An analysis of the briefing and oral argument regarding the viability of the mandamus claim in the record before us does not demonstrate a lack of good faith on the part of Gateway or its counsel. The claim for mandamus was presented to the trial court with a “good faith argument for the extension ․ of existing law”—based on cases such as Disser and City of Lauderdale Lakes v. Corn, 427 So.2d 239 (Fla. 4th DCA 1983), and particularly given the shortcomings of certiorari relief—and “with a reasonable expectation of success.”4 That Gateway's argument did not succeed does not of itself demonstrate the level of frivolousness or lack of good faith demanded by section 57.105.
Such an order must also make written findings “as to whether the action was completely lacking in any justiciable issue of law or fact.” Avis Rent A Car Systems, Inc. v. Newman, 641 So.2d 915, 915 (Fla. 3d DCA 1994). This the orders before us did not do.
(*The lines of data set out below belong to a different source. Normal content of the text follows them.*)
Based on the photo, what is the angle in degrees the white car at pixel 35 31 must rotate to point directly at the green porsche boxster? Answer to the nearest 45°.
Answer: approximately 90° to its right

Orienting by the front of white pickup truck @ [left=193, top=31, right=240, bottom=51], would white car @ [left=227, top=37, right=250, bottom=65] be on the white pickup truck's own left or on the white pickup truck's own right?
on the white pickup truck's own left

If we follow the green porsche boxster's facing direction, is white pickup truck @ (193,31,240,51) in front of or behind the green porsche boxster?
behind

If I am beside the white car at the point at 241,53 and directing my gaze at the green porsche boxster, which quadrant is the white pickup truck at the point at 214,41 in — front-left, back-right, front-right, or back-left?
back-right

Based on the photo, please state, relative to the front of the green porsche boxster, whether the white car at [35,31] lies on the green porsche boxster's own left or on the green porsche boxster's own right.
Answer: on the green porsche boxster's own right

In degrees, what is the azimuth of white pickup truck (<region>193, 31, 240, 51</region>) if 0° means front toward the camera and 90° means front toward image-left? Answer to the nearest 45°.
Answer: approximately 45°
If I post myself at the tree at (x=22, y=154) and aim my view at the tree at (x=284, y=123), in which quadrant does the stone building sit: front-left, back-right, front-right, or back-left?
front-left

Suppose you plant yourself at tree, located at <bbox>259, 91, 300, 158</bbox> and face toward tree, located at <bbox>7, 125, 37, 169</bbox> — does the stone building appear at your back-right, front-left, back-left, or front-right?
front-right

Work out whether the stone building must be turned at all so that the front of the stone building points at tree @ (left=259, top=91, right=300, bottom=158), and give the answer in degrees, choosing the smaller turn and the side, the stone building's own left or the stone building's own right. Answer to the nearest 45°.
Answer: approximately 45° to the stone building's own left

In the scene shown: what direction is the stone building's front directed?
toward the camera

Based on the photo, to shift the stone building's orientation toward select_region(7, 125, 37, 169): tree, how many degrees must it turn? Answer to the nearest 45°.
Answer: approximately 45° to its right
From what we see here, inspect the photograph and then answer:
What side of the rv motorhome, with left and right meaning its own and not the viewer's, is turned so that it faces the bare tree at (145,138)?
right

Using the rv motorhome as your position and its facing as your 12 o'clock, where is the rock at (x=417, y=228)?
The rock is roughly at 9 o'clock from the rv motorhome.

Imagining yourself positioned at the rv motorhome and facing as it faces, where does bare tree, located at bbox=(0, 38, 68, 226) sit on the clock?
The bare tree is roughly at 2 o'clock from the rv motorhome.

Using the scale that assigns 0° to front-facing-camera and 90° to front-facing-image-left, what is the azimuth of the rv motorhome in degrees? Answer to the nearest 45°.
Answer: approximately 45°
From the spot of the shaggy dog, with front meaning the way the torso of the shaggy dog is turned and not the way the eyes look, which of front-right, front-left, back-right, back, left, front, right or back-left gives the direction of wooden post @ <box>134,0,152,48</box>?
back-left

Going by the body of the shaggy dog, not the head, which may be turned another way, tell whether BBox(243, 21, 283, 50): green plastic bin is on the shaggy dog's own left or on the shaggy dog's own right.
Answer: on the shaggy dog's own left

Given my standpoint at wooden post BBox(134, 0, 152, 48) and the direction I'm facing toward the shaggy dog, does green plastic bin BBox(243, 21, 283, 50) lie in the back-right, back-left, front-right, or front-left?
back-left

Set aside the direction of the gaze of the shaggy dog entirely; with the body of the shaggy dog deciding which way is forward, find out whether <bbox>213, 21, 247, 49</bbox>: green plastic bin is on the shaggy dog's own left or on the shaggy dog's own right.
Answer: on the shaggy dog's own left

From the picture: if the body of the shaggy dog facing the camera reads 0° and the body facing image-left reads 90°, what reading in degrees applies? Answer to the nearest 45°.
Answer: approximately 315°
Simply conditioning sanctions on the success or failure of an appeal from the order of dismissal is insufficient to support the orders in the present case.
The orders under review are reversed and remanded, with directions to the trial court to vacate the orders awarding sanctions against Gateway and its counsel.
1. The first order, entered November 24, 2014, reserved ruling but determined that the Village's motion for sanctions would be decided based on the results of an appeal to this Court of the trial court's dismissal order. Following this Court's affirmance of the dismissal order, Key Biscayne Gateway Partners, Ltd. v. Village of Key Biscayne, 172 So.3d 499 (Fla. 3d DCA 2015), the trial court entered orders on entitlement to sanctions (February 4, 2016) and amounts payable (February 23, 2017). Gateway and its counsel appealed all three orders.
2. Gateway had filed a petition for mandamus before the February 2014 hearing on other grounds, and the Village had moved for dismissal. After the site plan hearing and conditional approval, Gateway amended its petition.
3. In Disser, the plaintiffs sought mandamus to compel the City of Tampa to issue a special use permit for an alcoholic beverages classification. They also sought certiorari, as well as declaratory and monetary relief. The court held that mandamus would be a proper form of relief, save for the plaintiffs' inability to allege an essential fact regarding the public hearings. Although decisions of federal district courts are not binding upon a state court, they are “persuasive if well reasoned.” State v. Dwyer, 332 So.2d 333, 335 (Fla. 1976).
4. § 57.105(3)(a), Fla. Stat. (2016).